This repository follows the integration guidelines described here for custom methods within Nerfstudio.
Follow these instructions to install Nerfstudio.
Navigate to the nerfstudio
directory and run
git clone https://github.com/r4dl/nerfinternals.git
The folder structure should now look like the following:
nerfstudio
├── ...
├── nerfinternals
│ ├── nerfinternals
│ ├── outputs
│ ├── scripts
│ ├── pyproject.toml
│ └── README.md
├── nerfstudio
│ ├── data
│ │ ├── blender
│ │ │ ├── chair
│ │ │ └── ...
│ │ ├── nerf_llff_data
│ │ │ ├── fern
│ │ │ └── ...
│ │ └── ...
│ └── ...
└── ...
Note that the nerfstudio/outputs
directory is not created by default, but will be created if you train models.
Navigate to the nerfstudio/nerfinternals
folder and runpython -m pip install -e .
Note: You should re-activate your environment.
You should see a list of subcommands containing...

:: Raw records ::
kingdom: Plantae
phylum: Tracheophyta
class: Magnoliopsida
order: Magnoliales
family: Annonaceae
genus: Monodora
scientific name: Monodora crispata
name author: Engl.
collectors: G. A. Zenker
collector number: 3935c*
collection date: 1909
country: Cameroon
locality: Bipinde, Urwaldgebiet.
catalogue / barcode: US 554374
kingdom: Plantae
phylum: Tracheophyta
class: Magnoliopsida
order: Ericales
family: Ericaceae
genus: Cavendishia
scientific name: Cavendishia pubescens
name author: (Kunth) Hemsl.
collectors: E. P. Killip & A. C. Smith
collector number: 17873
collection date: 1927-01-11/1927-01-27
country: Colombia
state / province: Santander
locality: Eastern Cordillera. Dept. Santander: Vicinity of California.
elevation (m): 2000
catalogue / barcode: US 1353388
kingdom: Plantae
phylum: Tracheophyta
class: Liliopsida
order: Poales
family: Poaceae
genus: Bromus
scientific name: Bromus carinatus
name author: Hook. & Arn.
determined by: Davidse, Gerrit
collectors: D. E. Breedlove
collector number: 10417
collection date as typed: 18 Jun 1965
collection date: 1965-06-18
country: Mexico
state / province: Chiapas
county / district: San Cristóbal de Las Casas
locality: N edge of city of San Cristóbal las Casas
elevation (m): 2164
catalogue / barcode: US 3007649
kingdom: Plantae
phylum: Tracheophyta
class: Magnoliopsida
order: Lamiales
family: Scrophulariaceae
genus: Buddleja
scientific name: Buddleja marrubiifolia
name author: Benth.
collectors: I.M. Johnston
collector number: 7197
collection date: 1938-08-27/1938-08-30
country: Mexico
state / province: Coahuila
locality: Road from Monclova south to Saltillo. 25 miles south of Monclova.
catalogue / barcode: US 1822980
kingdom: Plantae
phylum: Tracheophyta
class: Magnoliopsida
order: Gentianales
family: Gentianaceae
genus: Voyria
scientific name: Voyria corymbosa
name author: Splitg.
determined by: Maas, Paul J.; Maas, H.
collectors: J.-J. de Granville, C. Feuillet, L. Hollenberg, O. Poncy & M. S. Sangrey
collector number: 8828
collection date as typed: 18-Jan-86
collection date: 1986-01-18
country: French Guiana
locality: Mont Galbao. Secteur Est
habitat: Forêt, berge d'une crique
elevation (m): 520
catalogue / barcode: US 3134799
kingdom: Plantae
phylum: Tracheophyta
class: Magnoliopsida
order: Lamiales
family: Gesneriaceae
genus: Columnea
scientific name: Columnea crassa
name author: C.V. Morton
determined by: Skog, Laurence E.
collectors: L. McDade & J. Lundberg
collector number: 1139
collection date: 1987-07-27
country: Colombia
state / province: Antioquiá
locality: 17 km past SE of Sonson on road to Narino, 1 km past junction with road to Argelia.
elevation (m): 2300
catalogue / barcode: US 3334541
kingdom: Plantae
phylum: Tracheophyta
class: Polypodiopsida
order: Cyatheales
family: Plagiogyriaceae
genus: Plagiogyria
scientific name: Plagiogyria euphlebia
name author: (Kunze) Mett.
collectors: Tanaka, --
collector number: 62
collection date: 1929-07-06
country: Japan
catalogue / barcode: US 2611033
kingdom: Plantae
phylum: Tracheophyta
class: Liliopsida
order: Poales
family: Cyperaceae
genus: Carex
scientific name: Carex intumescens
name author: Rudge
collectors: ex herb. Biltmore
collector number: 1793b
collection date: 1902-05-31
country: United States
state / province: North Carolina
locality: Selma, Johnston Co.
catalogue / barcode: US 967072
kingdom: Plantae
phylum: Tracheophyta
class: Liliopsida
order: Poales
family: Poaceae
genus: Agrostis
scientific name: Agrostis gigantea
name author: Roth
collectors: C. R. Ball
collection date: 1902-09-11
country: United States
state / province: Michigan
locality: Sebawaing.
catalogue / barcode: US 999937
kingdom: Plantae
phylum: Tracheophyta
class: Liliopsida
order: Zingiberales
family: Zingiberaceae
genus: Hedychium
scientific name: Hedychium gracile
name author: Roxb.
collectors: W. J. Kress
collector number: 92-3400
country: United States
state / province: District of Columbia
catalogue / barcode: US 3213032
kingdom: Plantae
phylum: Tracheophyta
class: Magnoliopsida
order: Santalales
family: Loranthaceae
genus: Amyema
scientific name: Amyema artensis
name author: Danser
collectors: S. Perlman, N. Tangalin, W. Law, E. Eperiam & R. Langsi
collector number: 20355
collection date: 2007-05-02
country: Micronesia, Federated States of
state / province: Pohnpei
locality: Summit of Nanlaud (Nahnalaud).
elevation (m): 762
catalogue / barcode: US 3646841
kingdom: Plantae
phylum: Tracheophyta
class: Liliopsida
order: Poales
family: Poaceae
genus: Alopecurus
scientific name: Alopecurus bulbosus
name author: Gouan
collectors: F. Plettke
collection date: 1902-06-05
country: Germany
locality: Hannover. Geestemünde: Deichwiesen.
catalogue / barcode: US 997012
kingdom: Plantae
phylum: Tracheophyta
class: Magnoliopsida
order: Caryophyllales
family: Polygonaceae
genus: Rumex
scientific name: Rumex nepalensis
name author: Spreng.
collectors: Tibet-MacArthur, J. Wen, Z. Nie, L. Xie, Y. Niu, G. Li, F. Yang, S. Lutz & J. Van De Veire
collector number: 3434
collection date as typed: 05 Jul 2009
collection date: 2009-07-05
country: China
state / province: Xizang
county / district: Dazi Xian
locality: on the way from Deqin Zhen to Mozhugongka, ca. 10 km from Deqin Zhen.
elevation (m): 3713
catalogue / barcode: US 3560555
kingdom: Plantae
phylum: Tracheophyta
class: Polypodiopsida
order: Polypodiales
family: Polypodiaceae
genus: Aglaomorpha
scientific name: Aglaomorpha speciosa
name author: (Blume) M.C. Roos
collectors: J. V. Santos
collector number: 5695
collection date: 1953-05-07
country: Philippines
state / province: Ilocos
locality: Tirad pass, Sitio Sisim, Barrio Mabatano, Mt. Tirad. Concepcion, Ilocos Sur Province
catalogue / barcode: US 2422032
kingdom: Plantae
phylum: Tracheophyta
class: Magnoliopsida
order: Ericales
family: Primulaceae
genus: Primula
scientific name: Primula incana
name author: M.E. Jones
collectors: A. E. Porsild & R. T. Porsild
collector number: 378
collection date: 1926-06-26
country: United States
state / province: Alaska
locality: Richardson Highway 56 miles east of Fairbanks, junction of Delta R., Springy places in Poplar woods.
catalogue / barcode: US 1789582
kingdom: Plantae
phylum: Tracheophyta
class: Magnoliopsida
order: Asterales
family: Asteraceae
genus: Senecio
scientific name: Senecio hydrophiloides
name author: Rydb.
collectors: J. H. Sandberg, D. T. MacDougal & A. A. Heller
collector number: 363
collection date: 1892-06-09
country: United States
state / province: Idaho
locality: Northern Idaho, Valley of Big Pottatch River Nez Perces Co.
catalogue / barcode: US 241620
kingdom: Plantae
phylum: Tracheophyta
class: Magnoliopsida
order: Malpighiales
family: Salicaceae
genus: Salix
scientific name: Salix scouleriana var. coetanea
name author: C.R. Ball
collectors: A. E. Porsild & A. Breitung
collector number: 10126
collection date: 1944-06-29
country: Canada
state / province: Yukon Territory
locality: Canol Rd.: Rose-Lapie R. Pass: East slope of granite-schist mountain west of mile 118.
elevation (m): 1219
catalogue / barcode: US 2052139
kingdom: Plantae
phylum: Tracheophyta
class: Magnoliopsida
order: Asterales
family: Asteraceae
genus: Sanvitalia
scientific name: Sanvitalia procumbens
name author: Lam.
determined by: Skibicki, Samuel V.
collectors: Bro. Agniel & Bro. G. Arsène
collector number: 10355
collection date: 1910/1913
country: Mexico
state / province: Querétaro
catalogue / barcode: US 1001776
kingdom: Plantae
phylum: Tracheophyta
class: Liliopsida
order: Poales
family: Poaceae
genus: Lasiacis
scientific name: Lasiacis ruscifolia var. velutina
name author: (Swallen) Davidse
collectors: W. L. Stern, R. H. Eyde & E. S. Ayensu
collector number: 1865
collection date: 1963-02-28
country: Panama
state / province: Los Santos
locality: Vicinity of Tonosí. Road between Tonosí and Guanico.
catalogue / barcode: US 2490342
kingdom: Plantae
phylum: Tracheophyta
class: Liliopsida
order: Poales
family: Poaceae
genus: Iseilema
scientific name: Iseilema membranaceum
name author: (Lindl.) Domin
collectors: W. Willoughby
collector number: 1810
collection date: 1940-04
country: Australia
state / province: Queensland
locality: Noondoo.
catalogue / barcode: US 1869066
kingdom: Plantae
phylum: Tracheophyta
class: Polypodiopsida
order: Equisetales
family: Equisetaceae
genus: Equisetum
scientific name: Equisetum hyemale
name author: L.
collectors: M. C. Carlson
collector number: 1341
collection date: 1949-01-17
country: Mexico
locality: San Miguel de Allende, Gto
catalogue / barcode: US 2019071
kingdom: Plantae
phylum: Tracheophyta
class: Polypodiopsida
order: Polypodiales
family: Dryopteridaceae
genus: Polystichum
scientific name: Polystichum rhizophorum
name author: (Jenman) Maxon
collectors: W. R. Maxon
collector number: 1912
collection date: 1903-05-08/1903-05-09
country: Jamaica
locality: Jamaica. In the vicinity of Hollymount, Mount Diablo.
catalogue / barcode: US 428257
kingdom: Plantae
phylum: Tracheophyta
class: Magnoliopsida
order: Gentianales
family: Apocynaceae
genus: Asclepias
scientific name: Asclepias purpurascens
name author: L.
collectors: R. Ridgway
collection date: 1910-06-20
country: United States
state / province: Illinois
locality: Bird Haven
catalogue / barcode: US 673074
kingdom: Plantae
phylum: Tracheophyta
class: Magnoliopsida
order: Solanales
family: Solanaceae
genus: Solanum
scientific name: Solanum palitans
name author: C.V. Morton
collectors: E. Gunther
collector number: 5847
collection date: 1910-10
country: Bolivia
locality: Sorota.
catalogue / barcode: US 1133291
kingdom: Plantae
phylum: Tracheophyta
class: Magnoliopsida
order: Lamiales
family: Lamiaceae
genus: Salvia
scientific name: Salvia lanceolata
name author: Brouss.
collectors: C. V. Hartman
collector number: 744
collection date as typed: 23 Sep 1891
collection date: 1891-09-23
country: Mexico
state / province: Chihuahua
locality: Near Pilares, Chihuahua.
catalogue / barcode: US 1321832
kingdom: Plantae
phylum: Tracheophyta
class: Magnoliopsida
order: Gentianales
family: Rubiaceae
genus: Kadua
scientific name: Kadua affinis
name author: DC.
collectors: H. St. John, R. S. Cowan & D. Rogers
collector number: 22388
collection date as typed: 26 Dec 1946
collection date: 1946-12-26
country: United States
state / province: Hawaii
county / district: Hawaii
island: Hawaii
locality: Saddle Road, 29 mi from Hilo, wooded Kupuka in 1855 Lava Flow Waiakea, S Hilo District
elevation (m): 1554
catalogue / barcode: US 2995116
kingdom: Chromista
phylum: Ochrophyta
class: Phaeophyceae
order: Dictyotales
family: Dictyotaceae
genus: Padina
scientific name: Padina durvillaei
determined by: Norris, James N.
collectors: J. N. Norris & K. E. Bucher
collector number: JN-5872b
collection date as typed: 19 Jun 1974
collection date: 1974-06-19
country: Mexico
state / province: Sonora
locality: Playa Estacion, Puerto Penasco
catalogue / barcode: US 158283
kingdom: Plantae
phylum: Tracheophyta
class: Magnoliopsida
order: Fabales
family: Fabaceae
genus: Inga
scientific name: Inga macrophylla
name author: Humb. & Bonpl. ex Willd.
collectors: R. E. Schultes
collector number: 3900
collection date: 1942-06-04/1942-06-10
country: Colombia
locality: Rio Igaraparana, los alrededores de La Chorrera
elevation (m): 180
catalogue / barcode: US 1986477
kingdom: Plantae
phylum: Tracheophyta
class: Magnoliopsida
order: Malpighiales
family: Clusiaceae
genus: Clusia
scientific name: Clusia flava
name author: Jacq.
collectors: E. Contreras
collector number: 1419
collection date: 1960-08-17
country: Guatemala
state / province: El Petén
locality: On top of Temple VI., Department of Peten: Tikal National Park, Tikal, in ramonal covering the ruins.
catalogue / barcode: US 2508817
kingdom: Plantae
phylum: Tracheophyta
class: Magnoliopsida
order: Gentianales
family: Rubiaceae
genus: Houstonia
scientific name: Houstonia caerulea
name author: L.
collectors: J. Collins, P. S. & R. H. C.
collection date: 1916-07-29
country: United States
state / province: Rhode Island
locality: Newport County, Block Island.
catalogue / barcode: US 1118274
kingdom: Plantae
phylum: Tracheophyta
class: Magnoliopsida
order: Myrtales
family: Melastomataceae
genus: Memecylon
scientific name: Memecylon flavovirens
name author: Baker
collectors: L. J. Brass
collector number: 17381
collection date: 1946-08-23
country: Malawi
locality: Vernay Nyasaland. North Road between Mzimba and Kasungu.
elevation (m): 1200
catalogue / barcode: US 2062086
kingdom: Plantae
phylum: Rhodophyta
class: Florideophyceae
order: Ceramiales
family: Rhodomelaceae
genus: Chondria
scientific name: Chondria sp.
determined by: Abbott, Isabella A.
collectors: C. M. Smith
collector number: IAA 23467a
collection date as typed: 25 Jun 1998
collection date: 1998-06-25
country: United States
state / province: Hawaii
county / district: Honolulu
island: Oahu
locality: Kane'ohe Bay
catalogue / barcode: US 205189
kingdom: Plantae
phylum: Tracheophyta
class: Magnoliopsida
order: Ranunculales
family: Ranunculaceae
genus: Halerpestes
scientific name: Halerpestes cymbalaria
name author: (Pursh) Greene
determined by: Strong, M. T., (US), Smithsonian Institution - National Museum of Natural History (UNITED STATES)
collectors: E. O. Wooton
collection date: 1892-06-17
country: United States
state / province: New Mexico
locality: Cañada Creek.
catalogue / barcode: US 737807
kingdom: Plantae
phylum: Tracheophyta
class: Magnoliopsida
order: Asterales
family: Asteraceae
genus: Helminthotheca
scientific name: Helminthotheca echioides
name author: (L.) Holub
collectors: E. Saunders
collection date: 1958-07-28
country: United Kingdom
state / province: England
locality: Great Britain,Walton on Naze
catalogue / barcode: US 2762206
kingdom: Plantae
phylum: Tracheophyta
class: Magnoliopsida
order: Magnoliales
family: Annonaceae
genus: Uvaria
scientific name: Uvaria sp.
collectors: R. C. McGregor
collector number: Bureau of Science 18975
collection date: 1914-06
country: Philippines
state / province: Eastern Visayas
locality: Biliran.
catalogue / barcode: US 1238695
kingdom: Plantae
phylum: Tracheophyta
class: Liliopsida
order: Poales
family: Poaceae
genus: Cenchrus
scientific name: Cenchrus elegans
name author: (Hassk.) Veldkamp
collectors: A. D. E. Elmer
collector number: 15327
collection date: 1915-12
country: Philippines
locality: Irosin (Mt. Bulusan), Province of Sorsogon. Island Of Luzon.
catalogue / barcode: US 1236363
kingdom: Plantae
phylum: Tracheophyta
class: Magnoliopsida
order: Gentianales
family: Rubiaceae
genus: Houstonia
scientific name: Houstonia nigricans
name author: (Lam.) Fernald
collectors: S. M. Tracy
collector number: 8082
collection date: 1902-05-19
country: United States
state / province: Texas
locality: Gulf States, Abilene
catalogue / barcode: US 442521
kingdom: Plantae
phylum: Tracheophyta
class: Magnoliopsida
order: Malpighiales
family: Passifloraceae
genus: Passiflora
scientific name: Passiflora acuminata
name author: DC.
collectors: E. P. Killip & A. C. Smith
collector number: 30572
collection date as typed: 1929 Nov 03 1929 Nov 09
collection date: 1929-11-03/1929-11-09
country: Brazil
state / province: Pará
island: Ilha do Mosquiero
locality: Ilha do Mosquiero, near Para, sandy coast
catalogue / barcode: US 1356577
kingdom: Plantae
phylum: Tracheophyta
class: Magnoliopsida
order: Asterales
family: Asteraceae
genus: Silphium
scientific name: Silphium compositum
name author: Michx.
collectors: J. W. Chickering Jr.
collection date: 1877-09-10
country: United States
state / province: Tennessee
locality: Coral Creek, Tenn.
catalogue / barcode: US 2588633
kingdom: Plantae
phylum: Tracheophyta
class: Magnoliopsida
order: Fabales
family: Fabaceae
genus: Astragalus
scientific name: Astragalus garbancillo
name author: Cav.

:: Jobs ::
1. Decide whether each statement below agrees with the Nerfstudio installation instructions, answering yes or no and quoting the deciding words: (a) The nerfstudio/outputs directory is created by default. (b) The git clone command is run from inside the nerfstudio directory. (c) After installing, you should re-activate your environment.
2. In the Nerfstudio installation instructions, restate the paragraph beginning "Note that the nerfstudio/outputs" in fewer words while keeping its main facts.
3. Reproduce the stretch of the Nerfstudio installation instructions from "Note that the" through "of subcommands containing..." word for word.

:: Solution list ::
1.
(a) No: "directory is not created by default, but will be created if you train models."
(b) Yes: "Navigate to the nerfstudio directory and run git clone https://github.com/r4dl/nerfinternals.git"
(c) Yes: "Note: You should re-activate your environment."

2. The nerfstudio/outputs directory does not exist by default. It is created when you train models.

3.
Note that the nerfstudio/outputs
directory is not created by default, but will be created if you train models.
Navigate to the nerfstudio/nerfinternals
folder and runpython -m pip install -e .
Note: You should re-activate your environment.
You should see a list of subcommands containing...